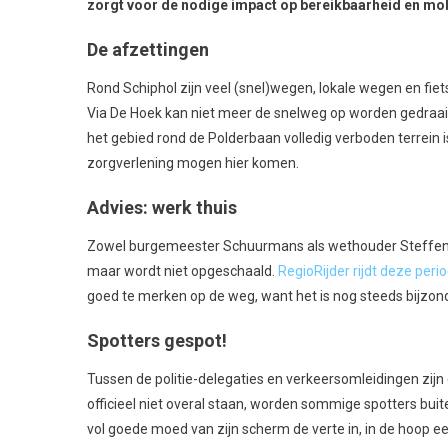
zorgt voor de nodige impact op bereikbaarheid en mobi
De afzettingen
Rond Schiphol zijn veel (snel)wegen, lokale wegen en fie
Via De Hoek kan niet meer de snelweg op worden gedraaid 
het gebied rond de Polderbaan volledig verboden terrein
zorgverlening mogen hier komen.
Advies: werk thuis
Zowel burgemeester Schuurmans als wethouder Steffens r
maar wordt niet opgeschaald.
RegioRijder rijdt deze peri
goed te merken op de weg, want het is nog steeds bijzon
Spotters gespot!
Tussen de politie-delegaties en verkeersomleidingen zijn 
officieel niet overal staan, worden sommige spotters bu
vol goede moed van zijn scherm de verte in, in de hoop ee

---

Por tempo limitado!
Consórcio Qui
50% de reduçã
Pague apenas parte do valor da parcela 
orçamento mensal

- WHAT IS EXPECTED: Using the material above, tally the lines that hold the string "niet". Reply with the number alone.

- RESULT OF THE EXERCISE: 3